Built from 1582 to 1602 by the Jesuits, the cathedral was one of the largest Catholic churches in Asia at the time. With the decline in importance of Macau, which was overtaken as the main port by Hong Kong, the cathedral’s fortunes similarly ebbed, and it was destroyed by a fire during a typhoon on 26 January 1835.
Further up the hill, you’ll climb the steep stairs to the Mount Fortress (a former Portuguese military stronghold) and Macau Museum. From there, you get a stunning aerial view of Macau Peninsula.
SEE ‘HOUSE OF DANCING WATER’
Recently named one of the top five productions in the world, House of Dancing Water has now been seen by over two million people since it opened four years ago.

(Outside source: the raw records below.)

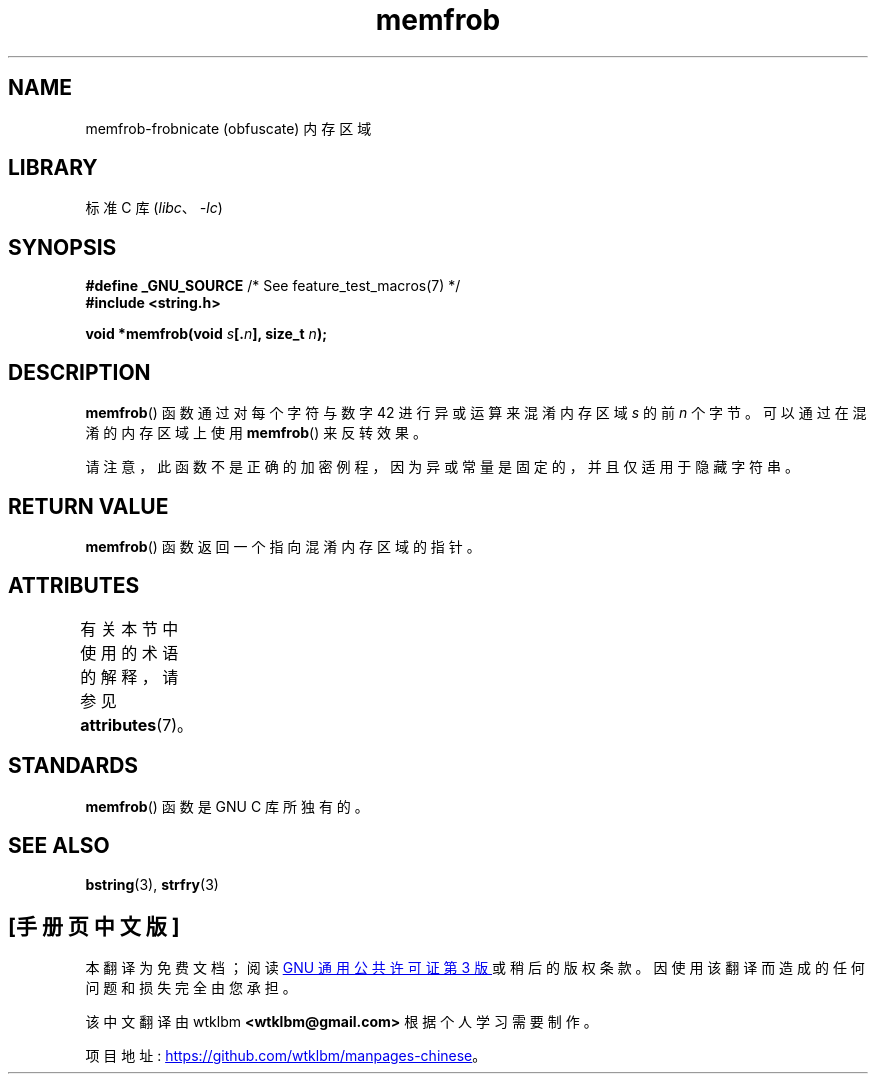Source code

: .\" -*- coding: UTF-8 -*-
'\" t
.\" Copyright 1993 David Metcalfe (david@prism.demon.co.uk)
.\"
.\" SPDX-License-Identifier: Linux-man-pages-copyleft
.\"
.\" References consulted:
.\"     Linux libc source code
.\"     Lewine's _POSIX Programmer's Guide_ (O'Reilly & Associates, 1991)
.\"     386BSD man pages
.\" Modified Sat Jul 24 18:54:45 1993 by Rik Faith (faith@cs.unc.edu)
.\"*******************************************************************
.\"
.\" This file was generated with po4a. Translate the source file.
.\"
.\"*******************************************************************
.TH memfrob 3 2022\-12\-15 "Linux man\-pages 6.03" 
.SH NAME
memfrob\-frobnicate (obfuscate) 内存区域
.SH LIBRARY
标准 C 库 (\fIlibc\fP、\fI\-lc\fP)
.SH SYNOPSIS
.nf
\fB#define _GNU_SOURCE\fP             /* See feature_test_macros(7) */
\fB#include <string.h>\fP
.PP
\fBvoid *memfrob(void \fP\fIs\fP\fB[.\fP\fIn\fP\fB], size_t \fP\fIn\fP\fB);\fP
.fi
.SH DESCRIPTION
\fBmemfrob\fP() 函数通过对每个字符与数字 42 进行异或运算来混淆内存区域 \fIs\fP 的前 \fIn\fP 个字节。 可以通过在混淆的内存区域上使用
\fBmemfrob\fP() 来反转效果。
.PP
请注意，此函数不是正确的加密例程，因为异或常量是固定的，并且仅适用于隐藏字符串。
.SH "RETURN VALUE"
\fBmemfrob\fP() 函数返回一个指向混淆内存区域的指针。
.SH ATTRIBUTES
有关本节中使用的术语的解释，请参见 \fBattributes\fP(7)。
.ad l
.nh
.TS
allbox;
lbx lb lb
l l l.
Interface	Attribute	Value
T{
\fBmemfrob\fP()
T}	Thread safety	MT\-Safe
.TE
.hy
.ad
.sp 1
.SH STANDARDS
\fBmemfrob\fP() 函数是 GNU C 库所独有的。
.SH "SEE ALSO"
\fBbstring\fP(3), \fBstrfry\fP(3)
.PP
.SH [手册页中文版]
.PP
本翻译为免费文档；阅读
.UR https://www.gnu.org/licenses/gpl-3.0.html
GNU 通用公共许可证第 3 版
.UE
或稍后的版权条款。因使用该翻译而造成的任何问题和损失完全由您承担。
.PP
该中文翻译由 wtklbm
.B <wtklbm@gmail.com>
根据个人学习需要制作。
.PP
项目地址:
.UR \fBhttps://github.com/wtklbm/manpages-chinese\fR
.ME 。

With a central stage that transforms into a 17 million litre pool, stunning sets, dynamic music (some recorded, some played from a lit room above the audience), and a cast of 80 gymnasts, ballerinas, divers and freestyle motocross stunt riders, it has to be seen to be believed.
It also has a storyline so bizarre that I couldn’t explain it even if I wanted to. Definitely a must see.
Getting to Macau
By plane: The Macau International Airport is located at the eastern end of Taipa Island. The Venetian Macao is just a five-minute drive away.
By ferry: Your bags will be automatically transferred to the ferry once you disembark your international flight and there is no need to clear customs in Hong Kong. Return ferries can be booked directly through your hotel (which will also offer a free bus transfer service to and from the terminal).
Macau is separated into two main parts: Macau Peninsula and Taipa Island/Cotai/Coloane Island.
Macau Peninsula houses attractions like Senado Square and Ruins of St Paul. If you stay on Macau Peninsula in hotels like Hotel Lisboa or Wynn Macau or MGM Macau, you will be within walking distance from Senado Square.
Cotai is an artificial land mass created by land reclamation. It houses the famous Cotai Strip, where hotels such as the Venetian and Galaxy Hotel are situated. Here, you are within walking distance to Taipa Village.
The two main parts are connected by three bridges.